Everybody would love to lower their credit card rate. However, there are some criterias for you to be qualified for less interest charges. Normally, lenders investigate more on the customer's capacity to pay the balance. Follow these important six tips to know more about how lenders assess you.


Tip 1: Credit Score



You must have a good credit scoring. You should be disciplined on all the debt payments and have your goal set.


Tip 2: Avoid High Debt to Income Ratio



Avoiding high debt to income ratio will increase your capacity to pay the balance. If your debt to income ratio is too high, it means that you have too much debt and the credit scoring wll be adversely affected. The lenders may have to charge you higher rate to compensate any possible future loss.

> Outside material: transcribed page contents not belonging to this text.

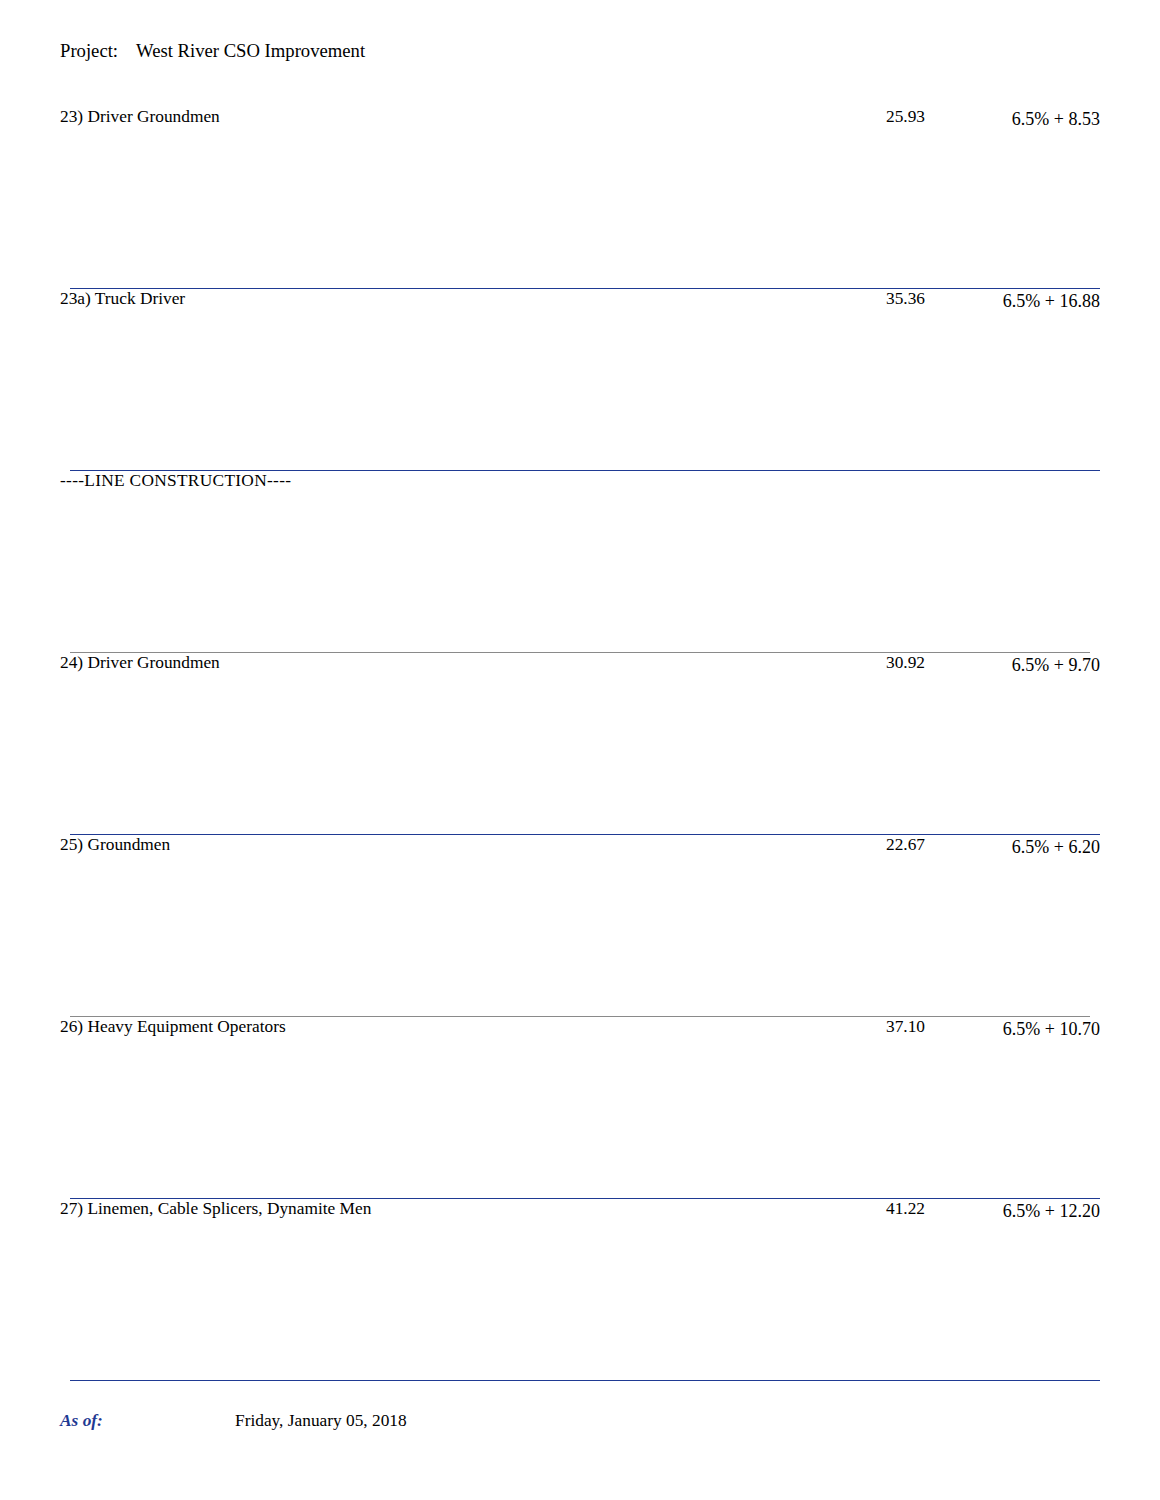Project: West River CSO Improvement
| 23) Driver Groundmen 25.93 6.5% + 8.53 |
| 23a) Truck Driver 35.36 6.5% + 16.88 |
| ----LINE CONSTRUCTION---- |
| 24) Driver Groundmen 30.92 6.5% + 9.70 |
| 25) Groundmen 22.67 6.5% + 6.20 |
| 26) Heavy Equipment Operators 37.10 6.5% + 10.70 |
| 27) Linemen, Cable Splicers, Dynamite Men 41.22 6.5% + 12.20 |
As of: Friday, January 05, 2018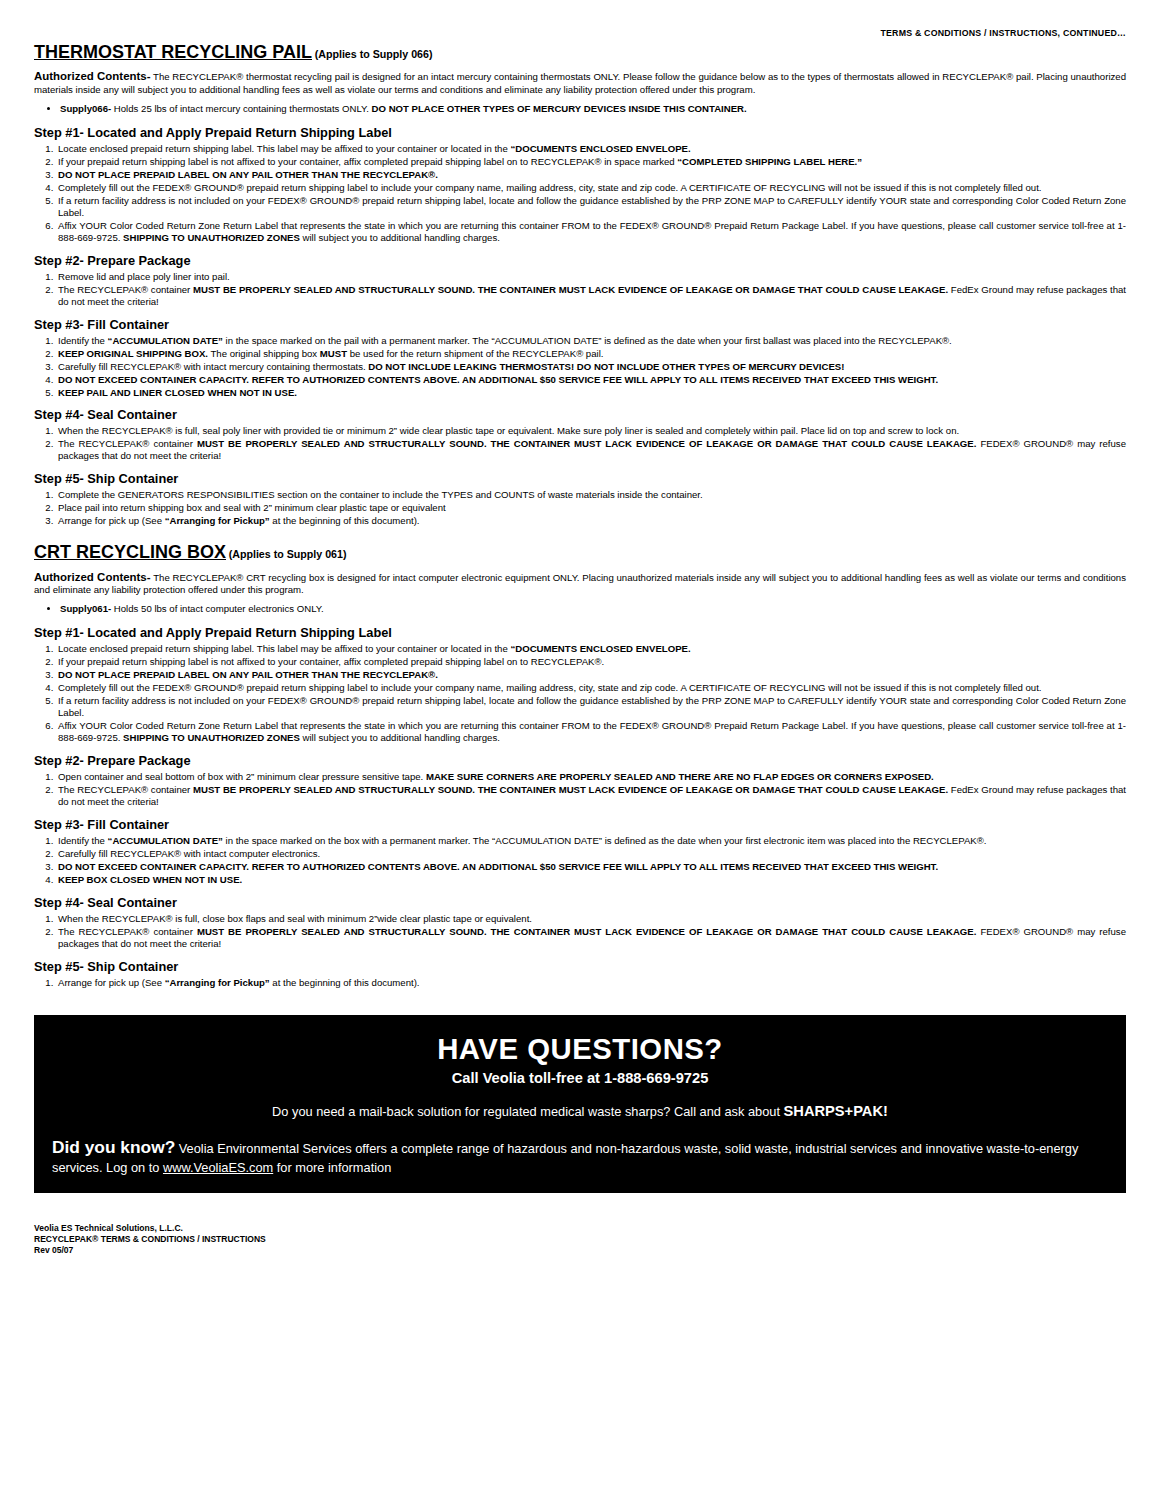TERMS & CONDITIONS / INSTRUCTIONS, CONTINUED…
THERMOSTAT RECYCLING PAIL
(Applies to Supply 066)
Authorized Contents- The RECYCLEPAK® thermostat recycling pail is designed for an intact mercury containing thermostats ONLY. Please follow the guidance below as to the types of thermostats allowed in RECYCLEPAK® pail. Placing unauthorized materials inside any will subject you to additional handling fees as well as violate our terms and conditions and eliminate any liability protection offered under this program.
Supply066- Holds 25 lbs of intact mercury containing thermostats ONLY. DO NOT PLACE OTHER TYPES OF MERCURY DEVICES INSIDE THIS CONTAINER.
Step #1- Located and Apply Prepaid Return Shipping Label
Locate enclosed prepaid return shipping label. This label may be affixed to your container or located in the “DOCUMENTS ENCLOSED ENVELOPE.
If your prepaid return shipping label is not affixed to your container, affix completed prepaid shipping label on to RECYCLEPAK® in space marked “COMPLETED SHIPPING LABEL HERE.”
DO NOT PLACE PREPAID LABEL ON ANY PAIL OTHER THAN THE RECYCLEPAK®.
Completely fill out the FEDEX® GROUND® prepaid return shipping label to include your company name, mailing address, city, state and zip code. A CERTIFICATE OF RECYCLING will not be issued if this is not completely filled out.
If a return facility address is not included on your FEDEX® GROUND® prepaid return shipping label, locate and follow the guidance established by the PRP ZONE MAP to CAREFULLY identify YOUR state and corresponding Color Coded Return Zone Label.
Affix YOUR Color Coded Return Zone Return Label that represents the state in which you are returning this container FROM to the FEDEX® GROUND® Prepaid Return Package Label. If you have questions, please call customer service toll-free at 1-888-669-9725. SHIPPING TO UNAUTHORIZED ZONES will subject you to additional handling charges.
Step #2- Prepare Package
Remove lid and place poly liner into pail.
The RECYCLEPAK® container MUST BE PROPERLY SEALED AND STRUCTURALLY SOUND. THE CONTAINER MUST LACK EVIDENCE OF LEAKAGE OR DAMAGE THAT COULD CAUSE LEAKAGE. FedEx Ground may refuse packages that do not meet the criteria!
Step #3- Fill Container
Identify the “ACCUMULATION DATE” in the space marked on the pail with a permanent marker. The “ACCUMULATION DATE” is defined as the date when your first ballast was placed into the RECYCLEPAK®.
KEEP ORIGINAL SHIPPING BOX. The original shipping box MUST be used for the return shipment of the RECYCLEPAK® pail.
Carefully fill RECYCLEPAK® with intact mercury containing thermostats. DO NOT INCLUDE LEAKING THERMOSTATS! DO NOT INCLUDE OTHER TYPES OF MERCURY DEVICES!
DO NOT EXCEED CONTAINER CAPACITY. REFER TO AUTHORIZED CONTENTS ABOVE. AN ADDITIONAL $50 SERVICE FEE WILL APPLY TO ALL ITEMS RECEIVED THAT EXCEED THIS WEIGHT.
KEEP PAIL AND LINER CLOSED WHEN NOT IN USE.
Step #4- Seal Container
When the RECYCLEPAK® is full, seal poly liner with provided tie or minimum 2” wide clear plastic tape or equivalent. Make sure poly liner is sealed and completely within pail. Place lid on top and screw to lock on.
The RECYCLEPAK® container MUST BE PROPERLY SEALED AND STRUCTURALLY SOUND. THE CONTAINER MUST LACK EVIDENCE OF LEAKAGE OR DAMAGE THAT COULD CAUSE LEAKAGE. FEDEX® GROUND® may refuse packages that do not meet the criteria!
Step #5- Ship Container
Complete the GENERATORS RESPONSIBILITIES section on the container to include the TYPES and COUNTS of waste materials inside the container.
Place pail into return shipping box and seal with 2” minimum clear plastic tape or equivalent
Arrange for pick up (See “Arranging for Pickup” at the beginning of this document).
CRT RECYCLING BOX
(Applies to Supply 061)
Authorized Contents- The RECYCLEPAK® CRT recycling box is designed for intact computer electronic equipment ONLY. Placing unauthorized materials inside any will subject you to additional handling fees as well as violate our terms and conditions and eliminate any liability protection offered under this program.
Supply061- Holds 50 lbs of intact computer electronics ONLY.
Step #1- Located and Apply Prepaid Return Shipping Label
Locate enclosed prepaid return shipping label. This label may be affixed to your container or located in the “DOCUMENTS ENCLOSED ENVELOPE.
If your prepaid return shipping label is not affixed to your container, affix completed prepaid shipping label on to RECYCLEPAK®.
DO NOT PLACE PREPAID LABEL ON ANY PAIL OTHER THAN THE RECYCLEPAK®.
Completely fill out the FEDEX® GROUND® prepaid return shipping label to include your company name, mailing address, city, state and zip code. A CERTIFICATE OF RECYCLING will not be issued if this is not completely filled out.
If a return facility address is not included on your FEDEX® GROUND® prepaid return shipping label, locate and follow the guidance established by the PRP ZONE MAP to CAREFULLY identify YOUR state and corresponding Color Coded Return Zone Label.
Affix YOUR Color Coded Return Zone Return Label that represents the state in which you are returning this container FROM to the FEDEX® GROUND® Prepaid Return Package Label. If you have questions, please call customer service toll-free at 1-888-669-9725. SHIPPING TO UNAUTHORIZED ZONES will subject you to additional handling charges.
Step #2- Prepare Package
Open container and seal bottom of box with 2” minimum clear pressure sensitive tape. MAKE SURE CORNERS ARE PROPERLY SEALED AND THERE ARE NO FLAP EDGES OR CORNERS EXPOSED.
The RECYCLEPAK® container MUST BE PROPERLY SEALED AND STRUCTURALLY SOUND. THE CONTAINER MUST LACK EVIDENCE OF LEAKAGE OR DAMAGE THAT COULD CAUSE LEAKAGE. FedEx Ground may refuse packages that do not meet the criteria!
Step #3- Fill Container
Identify the “ACCUMULATION DATE” in the space marked on the box with a permanent marker. The “ACCUMULATION DATE” is defined as the date when your first electronic item was placed into the RECYCLEPAK®.
Carefully fill RECYCLEPAK® with intact computer electronics.
DO NOT EXCEED CONTAINER CAPACITY. REFER TO AUTHORIZED CONTENTS ABOVE. AN ADDITIONAL $50 SERVICE FEE WILL APPLY TO ALL ITEMS RECEIVED THAT EXCEED THIS WEIGHT.
KEEP BOX CLOSED WHEN NOT IN USE.
Step #4- Seal Container
When the RECYCLEPAK® is full, close box flaps and seal with minimum 2”wide clear plastic tape or equivalent.
The RECYCLEPAK® container MUST BE PROPERLY SEALED AND STRUCTURALLY SOUND. THE CONTAINER MUST LACK EVIDENCE OF LEAKAGE OR DAMAGE THAT COULD CAUSE LEAKAGE. FEDEX® GROUND® may refuse packages that do not meet the criteria!
Step #5- Ship Container
Arrange for pick up (See “Arranging for Pickup” at the beginning of this document).
HAVE QUESTIONS?
Call Veolia toll-free at 1-888-669-9725
Do you need a mail-back solution for regulated medical waste sharps? Call and ask about SHARPS+PAK!
Did you know? Veolia Environmental Services offers a complete range of hazardous and non-hazardous waste, solid waste, industrial services and innovative waste-to-energy services. Log on to www.VeoliaES.com for more information
Veolia ES Technical Solutions, L.L.C.
RECYCLEPAK® TERMS & CONDITIONS / INSTRUCTIONS
Rev 05/07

Tip 3: Pay More than Minimum Payment



You should pay your monthly card bills higher than minimum payment. You show the ability to lenders that you can afford more payments than just minimum amount.


Tip 4: Pay Payment On Time



An excellent payment record always gives you a bonuse to show the lenders that you are good payer. Then you will have an opportunity to get the cheapest rate.


Tip 5: Do Your Research



If you have good payment record and credit scoring, you may explore more about better rate through website and your own research.


Tip 6: Use Property as Collateral



If you own property, discuss with the lenders about the possiblity to use the house as collateral to secure your credit card. The lenders may offer you a cheaper rate.